Denuncia por difamación: ¿un escudo institucional o arma política?

En una jugada poco común, la Presidencia de México anunció el 14 de julio que presentará una demanda por difamación contra Jeffrey Lichtman, abogado de Ovidio Guzmán, por llamarla “el brazo de relaciones públicas de una organización narcotraficante” y calificar al país de “corrupto”. Pero ¿qué hay detrás de esta ofensiva legal y cuál es su verdadera intención?

Al declarar culpable a su cliente en Chicago, Lichtman abrió un capítulo que va más allá del estricto terreno jurídico: recordó el caso del general Cienfuegos —acusado por la DEA y exonerado en México— y acusó al gobierno actual de omisión frente a otros capos como “El Mayo” Zambada. El mensaje fue claro: el acuerdo de culpabilidad de Ovidio adjudicaría responsabilidades más amplias que lo estrictamente judicial.

Sheinbaum no tardó en responder.

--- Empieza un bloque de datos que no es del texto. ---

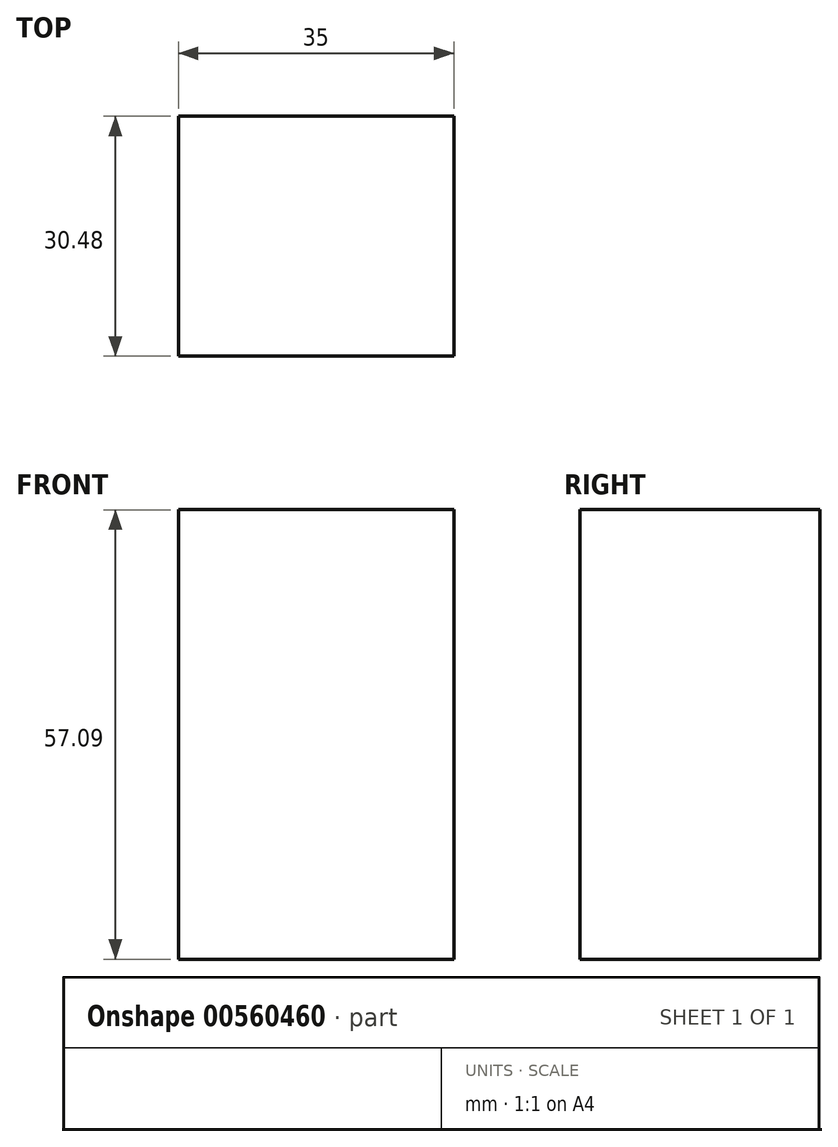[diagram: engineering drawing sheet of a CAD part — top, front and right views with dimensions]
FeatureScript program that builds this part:
annotation { "Feature Type Name" : "Feature", "Feature Type Description" : "" }
export const myFeature = defineFeature(function(context is Context, id is Id, definition is map)
    precondition{}
    {
        {
            var Q0;
            Q0=qCreatedBy(makeId("Front.planeOp"),FACE);
            var sketch = newSketch(context, id + "F0", { "sketchPlane" : qUnion([Q0])});
            skLineSegment(sketch, "E0.bottom", {"start": v(-59.17, 57.1) * mm, "end": v(-24.17, 57.1) * mm});
            skLineSegment(sketch, "E0.top", {"start": v(-59.17, 0) * mm, "end": v(-24.17, 0) * mm});
            skLineSegment(sketch, "E0.left", {"start": v(-59.17, 57.1) * mm, "end": v(-59.17, 0) * mm});
            skLineSegment(sketch, "E0.right", {"start": v(-24.17, 57.1) * mm, "end": v(-24.17, 0) * mm});
            skSolve(sketch);
        }
        {
            var Q0;
            Q0=makeQuery(id+"F0.imprint","IMPRINT",FACE,{"disambiguationData":[TD([[makeQuery(id+"F0.imprint","IMPRINT",EDGE,{"derivedFrom":sQuery(id+"F0.wireOp",EDGE,"E0.bottom")}),-1.0]])]});
            extrude(context, id + "F1", {"entities" : qUnion([Q0]), "depth" : 30.48 * mm, "offsetDistance" : 30.48 * mm});
        }
    });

Rechazó categóricamente cualquier contubernio con cárteles, instando a la Fiscalía General de la República a aclarar el episodio Cienfuegos, y advirtió que no tolerará ataques sin fundamento. La respuesta podría interpretarse como un acto de defensa institucional, aunque no está exenta de implicaciones políticas: ¿bajar el tono de una crítica implacable basada en eventos pasados, o acallar una postura incómoda?

El trasfondo diplomático es ineludible. Ovidio Guzmán negocia en EE.UU. sin que México participe directamente, pese a que ambos países enfrentan el reto común del narcotráfico. Lichtman calificó de “absurda” la idea de que México interviniera, destacando la inconsistencia de Washington, que designa a los cárteles como grupos terroristas mientras negocia con sus líderes. Para Sheinbaum, esto refuerza su llamado a “respeto, colaboración y coordinación” entre ambas fiscalías.

Y aquí radica el dilema central: ¿Es la demanda una reacción institucional válida, o el inicio de una estrategia para acallar voces incómodas? En contextos democráticos, el derecho a réplica es legítimo; sin embargo, los juicios mediáticos basados en acusaciones históricas pueden desviar la atención de lo que realmente importa: subsanar fallas institucionales.

Lichtman, en cambio, adoptó una estrategia agresiva y sin matices: calificó a Sheinbaum de “hipócrita” y “ridícula”, y avisó que “tendrá más que decir al respecto en breve”. Sus declaraciones subrayan una postura que apunta no sólo a defender la narrativa jurídica de su cliente, sino a presionar políticamente a un gobierno al que acusa de inconsistencia y opacidad.

La pregunta clave: ¿ganará Sheinbaum legitimidad al desafiar públicamente estas acusaciones o dará oxígeno a versiones que podrían oscurecer, en lugar de revelar, la verdad? El riesgo para la Presidencia es encasillarse en una defensa por litigio, en lugar de fortalecer la rendición institucional de cuentas.

Para México, la claridad en este episodio —más que la retórica— resulta determinante. ¿Podrán las fiscalías de México y Estados Unidos coordinarse sin solapar intereses políticos? ¿Servirá la demanda para fortalecer la confianza pública o abrirá una grieta más profunda en la comunicación institucional?

El intercambio entre el abogado de Ovidio y la Presidencia de México no es un simple cruce de palabras: es una prueba de madurez institucional. Si existe evidencia, debe presentarse con rigor. Si hay reclamos, deben canalizarse con transparencia. Pero si todo termina en golpes de efecto legales y coral de descalificaciones, la víctima no será un personaje o partido, sino el interés público. En última instancia, quienes requieren claridad no somos ni Sheinbaum ni Lichtman: somos los ciudadanos. Y es por esa claridad que debemos seguir exigiendo respuestas.